[Electronic design files]
== == ==

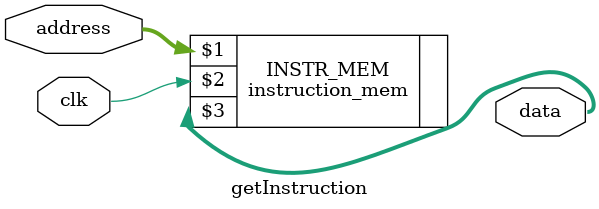
<source format=sv>
module getInstruction #(parameter ADDRESS_WIDTH = 8, parameter INSTRUCTION_SIZE = 8)
(
	input clk,
	input [17:0] address,
	output logic [7:0] data
);
						
	instruction_mem #(ADDRESS_WIDTH,INSTRUCTION_SIZE)INSTR_MEM (address, clk, data);
endmodule
</source>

== == ==

• **EXERCISE OBJECTIVE**:
Starting at the line that contains "module getInstruction #(parameter", return every line through the last one above, exactly as written.

• **RESPONSE TO THIS TASK**:
module getInstruction #(parameter ADDRESS_WIDTH = 8, parameter INSTRUCTION_SIZE = 8)
(
	input clk,
	input [17:0] address,
	output logic [7:0] data
);
						
	instruction_mem #(ADDRESS_WIDTH,INSTRUCTION_SIZE)INSTR_MEM (address, clk, data);
endmodule
</source>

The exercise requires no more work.